[Opening Record set section]

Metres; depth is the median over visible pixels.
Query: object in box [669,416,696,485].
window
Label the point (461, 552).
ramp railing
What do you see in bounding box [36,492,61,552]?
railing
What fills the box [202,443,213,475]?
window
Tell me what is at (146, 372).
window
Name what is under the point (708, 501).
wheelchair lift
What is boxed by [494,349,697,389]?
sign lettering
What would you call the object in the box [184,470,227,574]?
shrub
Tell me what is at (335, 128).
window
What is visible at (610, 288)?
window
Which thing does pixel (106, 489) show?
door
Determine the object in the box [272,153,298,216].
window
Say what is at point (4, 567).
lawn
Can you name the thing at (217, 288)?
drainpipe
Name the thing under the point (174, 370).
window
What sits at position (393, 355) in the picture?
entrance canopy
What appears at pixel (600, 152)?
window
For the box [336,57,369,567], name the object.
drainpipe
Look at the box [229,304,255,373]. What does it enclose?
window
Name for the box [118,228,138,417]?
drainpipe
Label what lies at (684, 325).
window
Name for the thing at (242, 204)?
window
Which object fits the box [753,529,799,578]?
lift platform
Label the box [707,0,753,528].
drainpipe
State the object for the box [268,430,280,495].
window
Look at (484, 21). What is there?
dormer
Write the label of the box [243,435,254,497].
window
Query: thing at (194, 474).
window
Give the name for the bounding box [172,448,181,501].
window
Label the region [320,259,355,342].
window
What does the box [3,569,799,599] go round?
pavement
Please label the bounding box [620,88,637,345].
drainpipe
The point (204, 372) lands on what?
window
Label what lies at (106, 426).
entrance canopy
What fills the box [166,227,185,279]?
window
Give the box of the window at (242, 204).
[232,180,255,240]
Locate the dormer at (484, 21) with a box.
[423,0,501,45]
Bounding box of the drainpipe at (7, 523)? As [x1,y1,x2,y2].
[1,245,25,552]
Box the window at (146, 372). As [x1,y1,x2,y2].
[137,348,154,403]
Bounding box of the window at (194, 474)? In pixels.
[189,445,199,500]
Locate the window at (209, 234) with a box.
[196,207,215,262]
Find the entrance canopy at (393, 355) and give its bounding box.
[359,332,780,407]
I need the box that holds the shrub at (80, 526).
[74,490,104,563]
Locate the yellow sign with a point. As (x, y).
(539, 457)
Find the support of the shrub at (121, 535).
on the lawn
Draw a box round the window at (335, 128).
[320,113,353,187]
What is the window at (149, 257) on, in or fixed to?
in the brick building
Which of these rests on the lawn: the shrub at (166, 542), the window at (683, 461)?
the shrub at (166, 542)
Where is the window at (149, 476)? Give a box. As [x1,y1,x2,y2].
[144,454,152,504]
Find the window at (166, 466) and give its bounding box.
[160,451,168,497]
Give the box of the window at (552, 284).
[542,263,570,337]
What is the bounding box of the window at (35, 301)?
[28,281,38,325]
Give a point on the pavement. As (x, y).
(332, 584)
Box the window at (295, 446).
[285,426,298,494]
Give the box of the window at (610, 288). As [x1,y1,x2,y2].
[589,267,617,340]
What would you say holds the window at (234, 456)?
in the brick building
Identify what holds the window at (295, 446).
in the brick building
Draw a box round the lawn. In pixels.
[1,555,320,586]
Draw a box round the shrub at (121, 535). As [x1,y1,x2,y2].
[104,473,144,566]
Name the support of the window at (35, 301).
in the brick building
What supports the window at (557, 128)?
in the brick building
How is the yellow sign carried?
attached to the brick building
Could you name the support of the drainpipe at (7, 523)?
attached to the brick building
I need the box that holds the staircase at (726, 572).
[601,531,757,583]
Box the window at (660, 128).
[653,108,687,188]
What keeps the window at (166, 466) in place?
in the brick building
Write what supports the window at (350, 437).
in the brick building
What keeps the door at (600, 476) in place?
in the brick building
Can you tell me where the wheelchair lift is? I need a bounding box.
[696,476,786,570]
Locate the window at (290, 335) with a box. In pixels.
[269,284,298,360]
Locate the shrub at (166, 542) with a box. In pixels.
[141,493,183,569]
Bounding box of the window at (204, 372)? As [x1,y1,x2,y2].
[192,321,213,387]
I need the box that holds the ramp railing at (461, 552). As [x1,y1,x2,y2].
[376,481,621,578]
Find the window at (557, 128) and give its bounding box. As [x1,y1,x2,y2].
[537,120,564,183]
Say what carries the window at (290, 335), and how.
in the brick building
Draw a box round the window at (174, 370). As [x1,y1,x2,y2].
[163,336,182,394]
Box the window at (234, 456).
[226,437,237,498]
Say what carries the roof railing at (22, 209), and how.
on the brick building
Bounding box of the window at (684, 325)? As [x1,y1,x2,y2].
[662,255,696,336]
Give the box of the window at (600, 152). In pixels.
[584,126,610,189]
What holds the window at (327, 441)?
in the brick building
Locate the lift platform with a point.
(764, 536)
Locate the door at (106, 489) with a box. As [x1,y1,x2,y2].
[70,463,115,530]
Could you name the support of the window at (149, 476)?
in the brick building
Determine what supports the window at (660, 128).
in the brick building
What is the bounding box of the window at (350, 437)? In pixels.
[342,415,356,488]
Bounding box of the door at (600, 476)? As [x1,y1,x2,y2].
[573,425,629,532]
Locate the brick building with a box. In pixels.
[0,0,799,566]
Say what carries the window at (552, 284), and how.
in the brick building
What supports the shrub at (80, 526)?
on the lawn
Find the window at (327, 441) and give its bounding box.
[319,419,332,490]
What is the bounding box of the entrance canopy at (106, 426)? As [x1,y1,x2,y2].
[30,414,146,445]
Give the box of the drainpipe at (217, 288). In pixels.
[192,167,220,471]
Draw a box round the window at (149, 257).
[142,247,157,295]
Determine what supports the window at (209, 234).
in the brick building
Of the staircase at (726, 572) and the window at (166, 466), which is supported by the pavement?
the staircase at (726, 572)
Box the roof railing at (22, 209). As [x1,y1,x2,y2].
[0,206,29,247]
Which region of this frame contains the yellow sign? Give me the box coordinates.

[Closing Record set section]

• Exercise aim: Everything in the records should be written out again exactly.

• Reply to the task:
Metres; depth is the median over visible pixels.
Query: object in box [669,416,696,485].
window
Label the point (461, 552).
ramp railing
What do you see in bounding box [36,492,61,552]?
railing
What fills the box [202,443,213,475]?
window
Tell me what is at (146, 372).
window
Name what is under the point (708, 501).
wheelchair lift
What is boxed by [494,349,697,389]?
sign lettering
What would you call the object in the box [184,470,227,574]?
shrub
Tell me what is at (335, 128).
window
What is visible at (610, 288)?
window
Which thing does pixel (106, 489) show?
door
Determine the object in the box [272,153,298,216].
window
Say what is at point (4, 567).
lawn
Can you name the thing at (217, 288)?
drainpipe
Name the thing under the point (174, 370).
window
What sits at position (393, 355) in the picture?
entrance canopy
What appears at pixel (600, 152)?
window
For the box [336,57,369,567], name the object.
drainpipe
Look at the box [229,304,255,373]. What does it enclose?
window
Name for the box [118,228,138,417]?
drainpipe
Label what lies at (684, 325).
window
Name for the thing at (242, 204)?
window
Which object fits the box [753,529,799,578]?
lift platform
Label the box [707,0,753,528].
drainpipe
State the object for the box [268,430,280,495].
window
Look at (484, 21). What is there?
dormer
Write the label of the box [243,435,254,497].
window
Query: thing at (194, 474).
window
Give the name for the bounding box [172,448,181,501].
window
Label the region [320,259,355,342].
window
What does the box [3,569,799,599] go round?
pavement
Please label the bounding box [620,88,637,345].
drainpipe
The point (204, 372) lands on what?
window
Label what lies at (106, 426).
entrance canopy
What fills the box [166,227,185,279]?
window
Give the box of the window at (242, 204).
[232,180,255,240]
Locate the dormer at (484, 21) with a box.
[423,0,501,45]
Bounding box of the drainpipe at (7, 523)? As [x1,y1,x2,y2].
[1,245,25,552]
Box the window at (146, 372). As [x1,y1,x2,y2].
[137,348,154,403]
Bounding box of the window at (194, 474)? In pixels.
[189,445,199,500]
Locate the window at (209, 234) with a box.
[196,207,215,262]
Find the entrance canopy at (393, 355) and give its bounding box.
[359,332,780,407]
I need the box that holds the shrub at (80, 526).
[74,490,104,563]
Locate the yellow sign with a point. As (x, y).
(539, 457)
Find the support of the shrub at (121, 535).
on the lawn
Draw a box round the window at (335, 128).
[320,113,353,187]
What is the window at (149, 257) on, in or fixed to?
in the brick building
Which of these rests on the lawn: the shrub at (166, 542), the window at (683, 461)?
the shrub at (166, 542)
Where is the window at (149, 476)? Give a box. As [x1,y1,x2,y2].
[144,454,152,504]
Find the window at (166, 466) and give its bounding box.
[160,451,168,497]
Give the box of the window at (552, 284).
[542,263,570,337]
What is the bounding box of the window at (35, 301)?
[28,281,38,325]
Give a point on the pavement. As (x, y).
(332, 584)
Box the window at (295, 446).
[285,426,298,494]
Give the box of the window at (610, 288). As [x1,y1,x2,y2].
[589,267,617,340]
What would you say holds the window at (234, 456)?
in the brick building
Identify what holds the window at (295, 446).
in the brick building
Draw a box round the lawn. In pixels.
[1,555,320,586]
Draw a box round the shrub at (121, 535). As [x1,y1,x2,y2].
[104,473,144,566]
Name the support of the window at (35, 301).
in the brick building
What supports the window at (557, 128)?
in the brick building
How is the yellow sign carried?
attached to the brick building
Could you name the support of the drainpipe at (7, 523)?
attached to the brick building
I need the box that holds the staircase at (726, 572).
[601,531,757,583]
Box the window at (660, 128).
[653,108,687,188]
What keeps the window at (166, 466) in place?
in the brick building
Write what supports the window at (350, 437).
in the brick building
What keeps the door at (600, 476) in place?
in the brick building
Can you tell me where the wheelchair lift is? I need a bounding box.
[696,476,786,570]
Locate the window at (290, 335) with a box. In pixels.
[269,284,298,360]
Locate the shrub at (166, 542) with a box. In pixels.
[141,493,183,569]
Bounding box of the window at (204, 372)? As [x1,y1,x2,y2].
[192,321,213,387]
I need the box that holds the ramp railing at (461, 552). As [x1,y1,x2,y2].
[376,481,621,578]
Find the window at (557, 128) and give its bounding box. As [x1,y1,x2,y2].
[537,120,564,183]
Say what carries the window at (290, 335), and how.
in the brick building
Draw a box round the window at (174, 370). As [x1,y1,x2,y2].
[163,336,182,394]
Box the window at (234, 456).
[226,437,237,498]
Say what carries the roof railing at (22, 209), and how.
on the brick building
Bounding box of the window at (684, 325)? As [x1,y1,x2,y2].
[662,255,696,336]
Give the box of the window at (600, 152). In pixels.
[584,126,610,189]
What holds the window at (327, 441)?
in the brick building
Locate the lift platform with a point.
(764, 536)
Locate the door at (106, 489) with a box. As [x1,y1,x2,y2].
[70,463,115,530]
Could you name the support of the window at (149, 476)?
in the brick building
Determine what supports the window at (660, 128).
in the brick building
What is the bounding box of the window at (350, 437)? In pixels.
[342,415,356,488]
Bounding box of the door at (600, 476)? As [x1,y1,x2,y2].
[573,425,629,532]
Locate the brick building with a box. In pixels.
[0,0,799,566]
Say what carries the window at (552, 284), and how.
in the brick building
What supports the shrub at (80, 526)?
on the lawn
Find the window at (327, 441) and give its bounding box.
[319,419,332,490]
What is the bounding box of the entrance canopy at (106, 426)? As [x1,y1,x2,y2].
[30,414,146,445]
Give the box of the drainpipe at (217, 288). In pixels.
[192,167,220,471]
Draw a box round the window at (149, 257).
[142,247,157,295]
Determine what supports the window at (209, 234).
in the brick building
Of the staircase at (726, 572) and the window at (166, 466), which is supported by the pavement?
the staircase at (726, 572)
Box the roof railing at (22, 209). As [x1,y1,x2,y2].
[0,206,29,247]
Which region of this frame contains the yellow sign? Give me the box coordinates.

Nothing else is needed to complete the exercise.